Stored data
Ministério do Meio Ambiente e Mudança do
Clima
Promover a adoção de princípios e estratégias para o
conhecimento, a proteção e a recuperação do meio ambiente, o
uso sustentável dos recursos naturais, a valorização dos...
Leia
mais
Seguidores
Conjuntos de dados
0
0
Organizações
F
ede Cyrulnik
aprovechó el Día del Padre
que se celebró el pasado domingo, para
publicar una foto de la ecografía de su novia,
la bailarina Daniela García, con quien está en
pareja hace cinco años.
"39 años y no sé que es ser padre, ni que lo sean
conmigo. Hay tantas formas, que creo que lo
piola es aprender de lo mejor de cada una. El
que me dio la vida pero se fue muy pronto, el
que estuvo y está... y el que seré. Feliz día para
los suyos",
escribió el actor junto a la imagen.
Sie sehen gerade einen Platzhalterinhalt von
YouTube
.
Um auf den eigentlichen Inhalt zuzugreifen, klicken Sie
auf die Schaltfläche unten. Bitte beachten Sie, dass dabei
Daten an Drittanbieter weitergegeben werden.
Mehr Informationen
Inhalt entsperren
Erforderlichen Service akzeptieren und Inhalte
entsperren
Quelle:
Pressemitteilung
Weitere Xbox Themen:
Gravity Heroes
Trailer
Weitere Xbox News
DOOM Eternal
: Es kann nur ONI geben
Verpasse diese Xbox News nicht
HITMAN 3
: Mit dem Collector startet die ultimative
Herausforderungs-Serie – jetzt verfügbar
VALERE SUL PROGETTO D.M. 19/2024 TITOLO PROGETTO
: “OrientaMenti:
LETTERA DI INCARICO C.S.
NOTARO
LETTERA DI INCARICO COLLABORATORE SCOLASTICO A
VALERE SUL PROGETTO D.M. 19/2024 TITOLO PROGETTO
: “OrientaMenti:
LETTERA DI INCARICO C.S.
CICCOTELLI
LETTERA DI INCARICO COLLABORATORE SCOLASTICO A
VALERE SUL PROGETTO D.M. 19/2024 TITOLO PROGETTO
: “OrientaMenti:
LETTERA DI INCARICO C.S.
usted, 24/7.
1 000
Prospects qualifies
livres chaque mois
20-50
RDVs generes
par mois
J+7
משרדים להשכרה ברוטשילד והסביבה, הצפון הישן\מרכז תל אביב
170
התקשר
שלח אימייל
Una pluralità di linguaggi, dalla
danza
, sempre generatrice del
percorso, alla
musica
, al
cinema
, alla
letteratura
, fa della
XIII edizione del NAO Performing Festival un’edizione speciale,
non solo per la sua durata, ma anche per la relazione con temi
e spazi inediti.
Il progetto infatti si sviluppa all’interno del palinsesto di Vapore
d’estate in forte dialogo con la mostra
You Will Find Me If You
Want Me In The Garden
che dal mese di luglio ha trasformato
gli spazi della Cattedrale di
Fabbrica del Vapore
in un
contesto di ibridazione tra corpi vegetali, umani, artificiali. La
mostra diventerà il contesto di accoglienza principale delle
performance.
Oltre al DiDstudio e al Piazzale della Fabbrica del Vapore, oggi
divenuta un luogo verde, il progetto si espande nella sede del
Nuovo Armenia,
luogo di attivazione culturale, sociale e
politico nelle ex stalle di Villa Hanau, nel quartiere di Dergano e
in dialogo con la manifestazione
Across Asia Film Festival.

- **YOUR GOAL**:
Return every line of the listing above word for word, keeping the original line breaks and order.

- **YOUR SOLUTION**:
Ministério do Meio Ambiente e Mudança do
Clima
Promover a adoção de princípios e estratégias para o
conhecimento, a proteção e a recuperação do meio ambiente, o
uso sustentável dos recursos naturais, a valorização dos...
Leia
mais
Seguidores
Conjuntos de dados
0
0
Organizações
F
ede Cyrulnik
aprovechó el Día del Padre
que se celebró el pasado domingo, para
publicar una foto de la ecografía de su novia,
la bailarina Daniela García, con quien está en
pareja hace cinco años.
"39 años y no sé que es ser padre, ni que lo sean
conmigo. Hay tantas formas, que creo que lo
piola es aprender de lo mejor de cada una. El
que me dio la vida pero se fue muy pronto, el
que estuvo y está... y el que seré. Feliz día para
los suyos",
escribió el actor junto a la imagen.
Sie sehen gerade einen Platzhalterinhalt von
YouTube
.
Um auf den eigentlichen Inhalt zuzugreifen, klicken Sie
auf die Schaltfläche unten. Bitte beachten Sie, dass dabei
Daten an Drittanbieter weitergegeben werden.
Mehr Informationen
Inhalt entsperren
Erforderlichen Service akzeptieren und Inhalte
entsperren
Quelle:
Pressemitteilung
Weitere Xbox Themen:
Gravity Heroes
Trailer
Weitere Xbox News
DOOM Eternal
: Es kann nur ONI geben
Verpasse diese Xbox News nicht
HITMAN 3
: Mit dem Collector startet die ultimative
Herausforderungs-Serie – jetzt verfügbar
VALERE SUL PROGETTO D.M. 19/2024 TITOLO PROGETTO
: “OrientaMenti:
LETTERA DI INCARICO C.S.
NOTARO
LETTERA DI INCARICO COLLABORATORE SCOLASTICO A
VALERE SUL PROGETTO D.M. 19/2024 TITOLO PROGETTO
: “OrientaMenti:
LETTERA DI INCARICO C.S.
CICCOTELLI
LETTERA DI INCARICO COLLABORATORE SCOLASTICO A
VALERE SUL PROGETTO D.M. 19/2024 TITOLO PROGETTO
: “OrientaMenti:
LETTERA DI INCARICO C.S.
usted, 24/7.
1 000
Prospects qualifies
livres chaque mois
20-50
RDVs generes
par mois
J+7
משרדים להשכרה ברוטשילד והסביבה, הצפון הישן\מרכז תל אביב
170
התקשר
שלח אימייל
Una pluralità di linguaggi, dalla
danza
, sempre generatrice del
percorso, alla
musica
, al
cinema
, alla
letteratura
, fa della
XIII edizione del NAO Performing Festival un’edizione speciale,
non solo per la sua durata, ma anche per la relazione con temi
e spazi inediti.
Il progetto infatti si sviluppa all’interno del palinsesto di Vapore
d’estate in forte dialogo con la mostra
You Will Find Me If You
Want Me In The Garden
che dal mese di luglio ha trasformato
gli spazi della Cattedrale di
Fabbrica del Vapore
in un
contesto di ibridazione tra corpi vegetali, umani, artificiali. La
mostra diventerà il contesto di accoglienza principale delle
performance.
Oltre al DiDstudio e al Piazzale della Fabbrica del Vapore, oggi
divenuta un luogo verde, il progetto si espande nella sede del
Nuovo Armenia,
luogo di attivazione culturale, sociale e
politico nelle ex stalle di Villa Hanau, nel quartiere di Dergano e
in dialogo con la manifestazione
Across Asia Film Festival.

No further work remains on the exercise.